→ **Reading passage**:
━━━

Filenames handling rules

Syncget and put all support multiple arguments for source files and one argument for destination file or directory (optional in some case of get). The source can be a single file or a directory and there could be multiple sources used in one command. Let’s have these files in our working directory:

~/demo$ find .

Obviously we can for instance upload one of the files to S3 and give it a different name:

~/demo$ s3cmd put file0-1.msg s3://s3tools-demo/test-upload.msg
file0-1.msg -> s3://s3tools-demo/test-upload.msg  [1 of 1]

We can also upload a directory with --recursive parameter:

~/demo$ s3cmd put --recursive dir1 s3://s3tools-demo/some/path/
dir1/file1-1.txt -> s3://s3tools-demo/some/path/dir1/file1-1.txt  [1 of 2]
dir1/file1-2.txt -> s3://s3tools-demo/some/path/dir1/file1-2.txt  [2 of 2]

With directories there is one thing to watch out for – you can either upload the directory and its contents or just the contents. It all depends on how you specify the source.

To upload a directory and keep its name on the remote side specify the source without the trailing slash:

~/demo$ s3cmd put -r dir1 s3://s3tools-demo/some/path/
dir1/file1-1.txt -> s3://s3tools-demo/some/path/dir1/file1-1.txt  [1 of 2]
dir1/file1-2.txt -> s3://s3tools-demo/some/path/dir1/file1-2.txt  [2 of 2]

On the other hand to upload just the contents, specify the directory it with a trailing slash:

~/demo$ s3cmd put -r dir1/ s3://s3tools-demo/some/path/
dir1/file1-1.txt -> s3://s3tools-demo/some/path/file1-1.txt  [1 of 2]
dir1/file1-2.txt -> s3://s3tools-demo/some/path/file1-2.txt  [2 of 2]

Important — in both cases just the last part of the path name is taken into account. In the case of dir1without trailing slash (which would be the same as, say, ~/demo/dir1 in our case) the last part of the path is dir1 and that’s what’s used on the remote side, appended after s3://s3…/path/ to make s3://s3…/path/dir1/….

━━━

→ **Record list**:
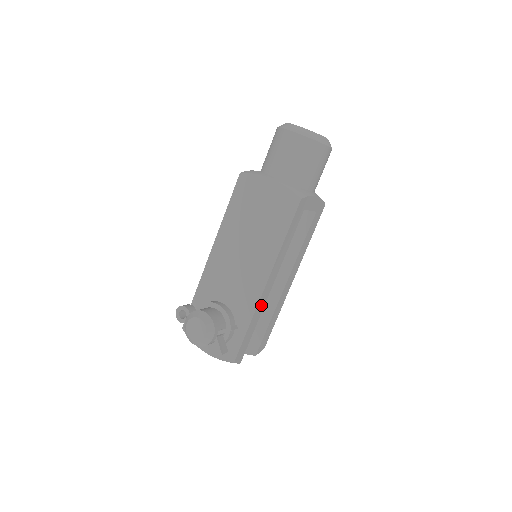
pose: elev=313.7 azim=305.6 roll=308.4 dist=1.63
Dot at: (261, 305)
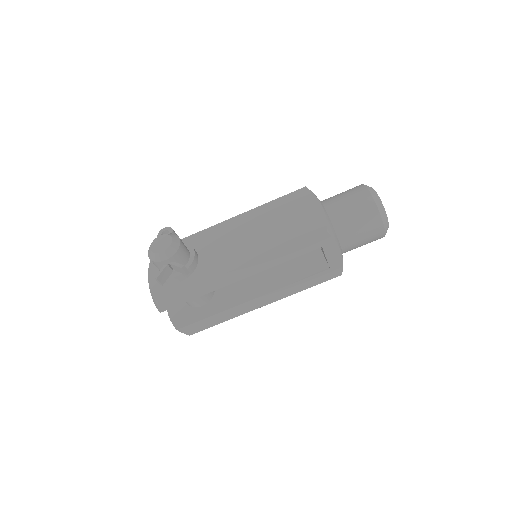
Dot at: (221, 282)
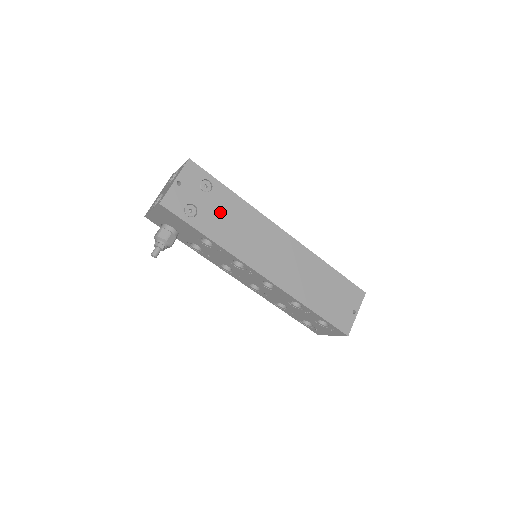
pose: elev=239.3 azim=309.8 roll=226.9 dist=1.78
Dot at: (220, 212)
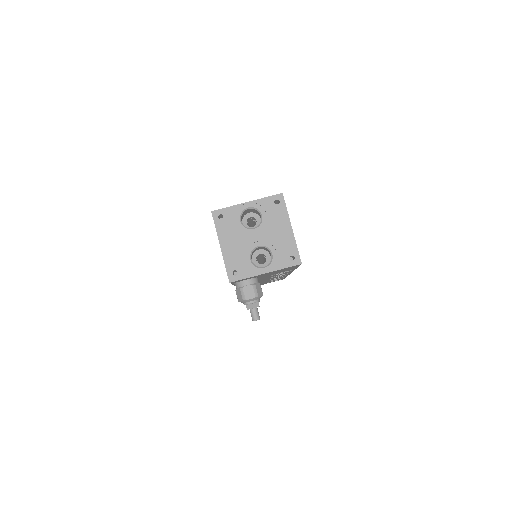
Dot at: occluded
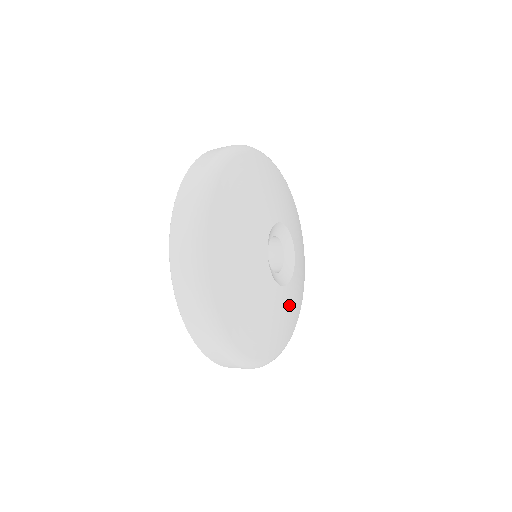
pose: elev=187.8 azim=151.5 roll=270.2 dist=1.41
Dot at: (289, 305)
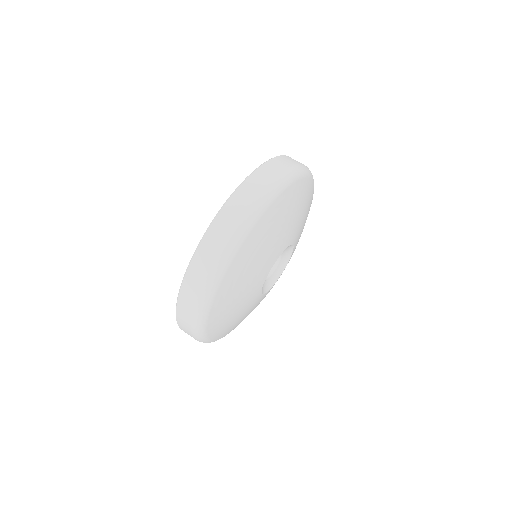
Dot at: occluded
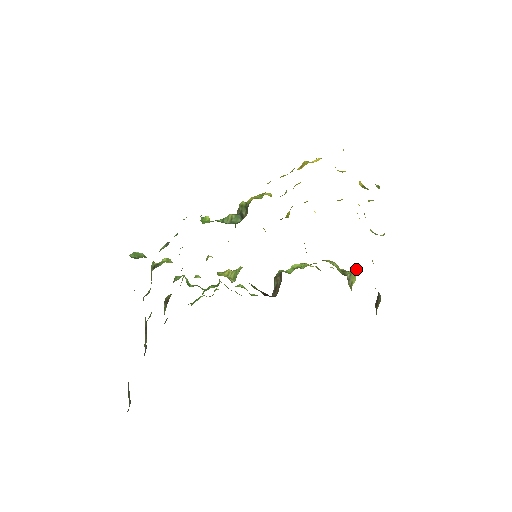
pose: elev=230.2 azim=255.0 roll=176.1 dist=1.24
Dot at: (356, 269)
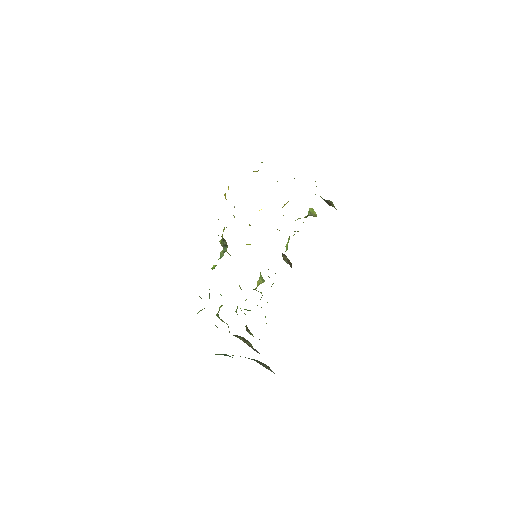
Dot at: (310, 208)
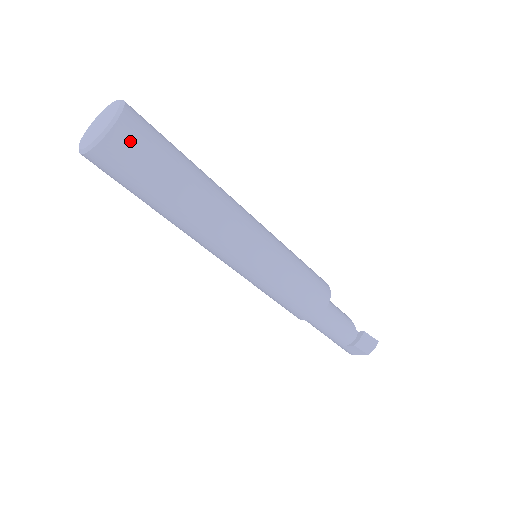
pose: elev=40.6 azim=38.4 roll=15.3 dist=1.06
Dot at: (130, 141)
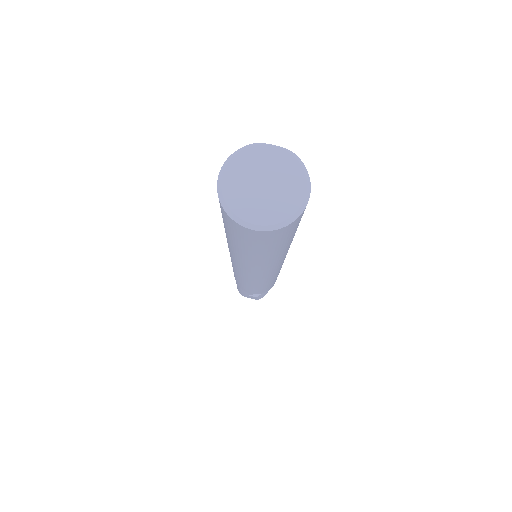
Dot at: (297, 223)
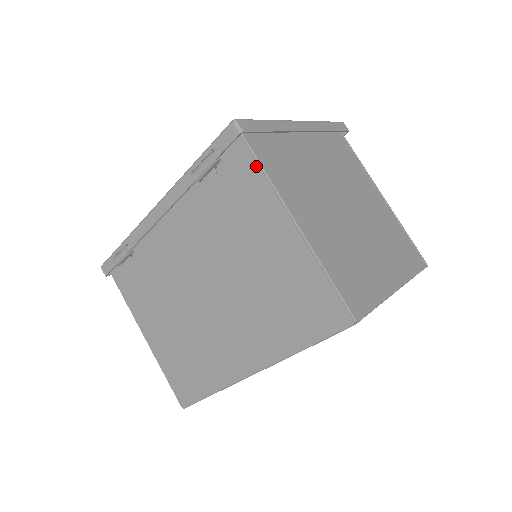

━━━

→ **Task brief**: Write out everything in the filename handling text from "We can also" down to "specify the source.", word for word.

→ **Finished exercise**:
We can also upload a directory with --recursive parameter:

~/demo$ s3cmd put --recursive dir1 s3://s3tools-demo/some/path/
dir1/file1-1.txt -> s3://s3tools-demo/some/path/dir1/file1-1.txt  [1 of 2]
dir1/file1-2.txt -> s3://s3tools-demo/some/path/dir1/file1-2.txt  [2 of 2]

With directories there is one thing to watch out for – you can either upload the directory and its contents or just the contents. It all depends on how you specify the source.